Of the hundreds of bills that arrived on the Governor’s desk this year, we were interested in three because of their relevance to climate change and agriculture. The dealt with the Williamson Act (AB 2530), a climate change Community Benefits Fund (AB 1405) and climate rules pertaining to forestry (AB 1504).
AB 2530 — Signed
The Governor signed into law AB 2530, keeping the Williamson Act on life support for a few more years. The Williamson Act is the state’s primary program for protecting farmland and open space from development. Landowners who enter into Williamson Act contacts agree to maintain their land in farming, ranching or open space and in return receive reductions in their property taxes. For more than 30 years the state has reimbursed counties for the loss of property taxes from Williamson Act lands, but budget cuts in 2008/09 suspended these reimbursements.
AB 2530 creates a temporary four-year program authorizing counties to renew Williamson Act contracts for 10% shorter periods of time if they receive less than half of their forgone general fund property tax revenue.

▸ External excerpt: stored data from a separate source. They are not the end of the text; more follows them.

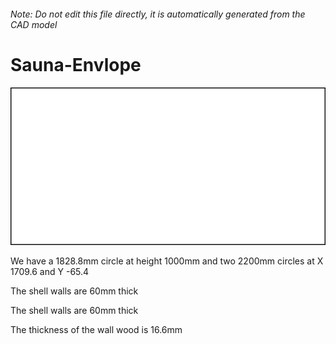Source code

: ###### Note: Do not edit this file directly, it is automatically generated from the CAD model

# Sauna-Envlope

![](/project.svg)



 We have a 1828.8mm circle at height 1000mm and two 2200mm circles at X 1709.6 and Y -65.4

The shell walls are 60mm thick


The shell walls are 60mm thick


The thickness of the wall wood is 16.6mm




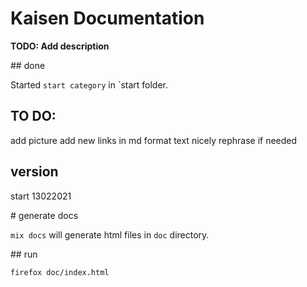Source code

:# Kaisen Documentation

**TODO: Add description**

## done

Started `start category` in `start folder.

## TO DO:

add picture
add new links in md
format text nicely
rephrase if needed

## version
start 13022021

# generate docs

`mix docs` will generate html files in `doc` directory.

## run

`firefox doc/index.html`
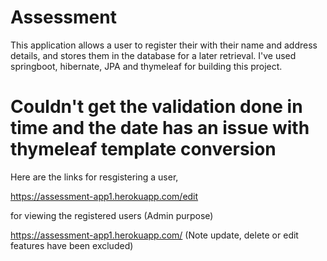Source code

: # Assessment

This application allows a user to register their with their name and address details, and stores them in the database for a later retrieval.
I've used springboot, hibernate, JPA and thymeleaf for building this project. 


# Couldn't get the validation done in time and the date has an issue with thymeleaf template conversion

Here are the links 
for resgistering a user,

https://assessment-app1.herokuapp.com/edit

for viewing the registered users (Admin purpose)

https://assessment-app1.herokuapp.com/ (Note update, delete or edit features have been excluded)
 


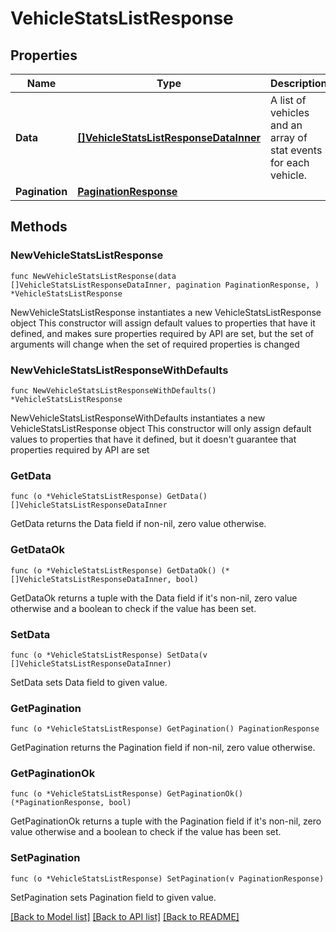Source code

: # VehicleStatsListResponse

## Properties

Name | Type | Description | Notes
------------ | ------------- | ------------- | -------------
**Data** | [**[]VehicleStatsListResponseDataInner**](VehicleStatsListResponseDataInner.md) | A list of vehicles and an array of stat events for each vehicle. | 
**Pagination** | [**PaginationResponse**](PaginationResponse.md) |  | 

## Methods

### NewVehicleStatsListResponse

`func NewVehicleStatsListResponse(data []VehicleStatsListResponseDataInner, pagination PaginationResponse, ) *VehicleStatsListResponse`

NewVehicleStatsListResponse instantiates a new VehicleStatsListResponse object
This constructor will assign default values to properties that have it defined,
and makes sure properties required by API are set, but the set of arguments
will change when the set of required properties is changed

### NewVehicleStatsListResponseWithDefaults

`func NewVehicleStatsListResponseWithDefaults() *VehicleStatsListResponse`

NewVehicleStatsListResponseWithDefaults instantiates a new VehicleStatsListResponse object
This constructor will only assign default values to properties that have it defined,
but it doesn't guarantee that properties required by API are set

### GetData

`func (o *VehicleStatsListResponse) GetData() []VehicleStatsListResponseDataInner`

GetData returns the Data field if non-nil, zero value otherwise.

### GetDataOk

`func (o *VehicleStatsListResponse) GetDataOk() (*[]VehicleStatsListResponseDataInner, bool)`

GetDataOk returns a tuple with the Data field if it's non-nil, zero value otherwise
and a boolean to check if the value has been set.

### SetData

`func (o *VehicleStatsListResponse) SetData(v []VehicleStatsListResponseDataInner)`

SetData sets Data field to given value.


### GetPagination

`func (o *VehicleStatsListResponse) GetPagination() PaginationResponse`

GetPagination returns the Pagination field if non-nil, zero value otherwise.

### GetPaginationOk

`func (o *VehicleStatsListResponse) GetPaginationOk() (*PaginationResponse, bool)`

GetPaginationOk returns a tuple with the Pagination field if it's non-nil, zero value otherwise
and a boolean to check if the value has been set.

### SetPagination

`func (o *VehicleStatsListResponse) SetPagination(v PaginationResponse)`

SetPagination sets Pagination field to given value.



[[Back to Model list]](../README.md#documentation-for-models) [[Back to API list]](../README.md#documentation-for-api-endpoints) [[Back to README]](../README.md)


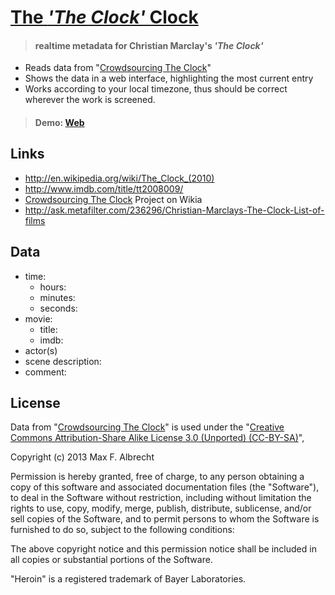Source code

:# [The *'The Clock'* Clock][Web]

> #### realtime metadata for Christian Marclay's *'The Clock'*  

- Reads data from "[Crowdsourcing The Clock]"
- Shows the data in a web interface, highlighting the most current entry
- Works according to your local timezone, thus should be correct wherever the work is screened.

> #### Demo: [Web]

[Web]: <http://clockclock.ars.is>


## Links

- <http://en.wikipedia.org/wiki/The_Clock_(2010)>
- <http://www.imdb.com/title/tt2008009/>
- [Crowdsourcing The Clock] Project on Wikia
- <http://ask.metafilter.com/236296/Christian-Marclays-The-Clock-List-of-films>


[Crowdsourcing The Clock]: <http://theclockmarclay.wikia.com/wiki/Crowdsourcing-The-Clock>


## Data

- time: 
  - hours:
  - minutes:
  - seconds:
- movie:
  - title:
  - imdb:
- actor(s)
- scene description:
- comment:

## License

Data from "[Crowdsourcing The Clock]" is used under the "[Creative Commons Attribution-Share Alike License 3.0 (Unported) (CC-BY-SA)](http://creativecommons.org/licenses/by-sa/3.0/)",

Copyright (c) 2013 Max F. Albrecht

Permission is hereby granted, free of charge, to any person obtaining a copy of this software and associated documentation files (the "Software"), to deal in the Software without restriction, including without limitation the rights to use, copy, modify, merge, publish, distribute, sublicense, and/or sell copies of the Software, and to permit persons to whom the Software is furnished to do so, subject to the following conditions:

The above copyright notice and this permission notice shall be included in all copies or substantial portions of the Software. 

"Heroin" is a registered trademark of Bayer Laboratories.
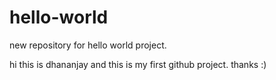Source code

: # hello-world
new repository for hello world project.


hi  this is dhananjay and this is my first github project.
thanks :)

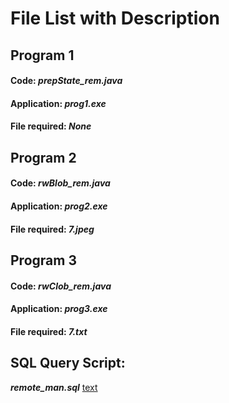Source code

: # File List with Description

## Program 1
#### Code:   **_prepState_rem.java_**
#### Application: **_prog1.exe_**
#### File required: **_None_**

## Program 2
#### Code: **_rwBlob_rem.java_**
#### Application: **_prog2.exe_**
#### File required: **_7.jpeg_**

## Program 3
#### Code: **_rwClob_rem.java_**
#### Application: **_prog3.exe_**
#### File required: **_7.txt_**

## SQL Query Script:
**_remote_man.sql_**
<ins>text</ins>
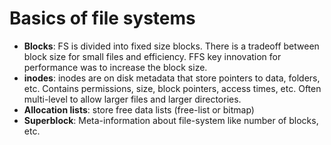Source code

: # Basics of file systems

* **Blocks**: FS is divided into fixed size blocks. There is a tradeoff between block size for small files and efficiency. FFS key innovation for performance was to increase the block size.
* **inodes**: inodes are on disk metadata that store pointers to data, folders, etc. Contains permissions, size, block pointers, access times, etc. Often multi-level to allow larger files and larger directories. 
* **Allocation lists**: store free data lists (free-list or bitmap)
* **Superblock**: Meta-information about file-system like number of blocks, etc.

Protecting the gains realized under Williamson is essential — 16 million acres of the state’s 29 million acres of farm and rangeland are enrolled in the program. These protected areas provide food and fiber, and have climate benefits such as carbon sequestration in soils and woody plants and limiting urban sprawl and the associated transportation-related GHG emissions. Even stronger farmland preservation programs are needed, and AB 2530 buys some time to put them in place.
AB 1405 — Vetoed
AB 1405 was vetoed by Governor Schwarzenegger. It would have created a Community Benefits Fund and directed at least 10% of the revenues generated through the implementation of AB 32, the Global Warming Solutions Act, to fund activities that reduce GHG emissions or mitigate the direct health or environmental impacts of climate change in the most disadvantaged communities.
Establishing a Community Benefits Fund is good policy. Revenue from AB 32 could provide investment dollars for disadvantaged communities to cope with a changing climate, along with green job training and renewable energy research and deployment.
We believe that a portion of AB 32 revenue should also be directed towards research, technical assistance and financial incentives for farming systems that reduce greenhouse gas emissions while providing other environmental benefits, like improved air and water quality and wildlife habitat. CalCAN sponsored SB 1241, authored by Senator Lois Wolk, which would have done just that. Though SB 1241 did not pass through the legislature this year, CalCAN will continue to push for resources for California agriculture to address climate change. .
AB 1504 — Signed
The Governor signed AB 1504 that requires the state Board of Forestry to guarantee that all its regulations governing commercial timber harvesting take into account the capacity of forests to sequester carbon dioxide, a greenhouse gas. It also requires the California Department of Forestry, in consultation with the California Air Resources Board, to determine to what extent existing forestry regulations and programs are meeting AB 32 greenhouse gas emissions targets. The bill allows that some portion of AB 32 funds could be made available for research and analyses.
We are interested in this bill because, like forestry, agriculture has the potential to sequester carbon by using sustainable management practices. And, like forestry, agriculture is vulnerable to the effects of climate change.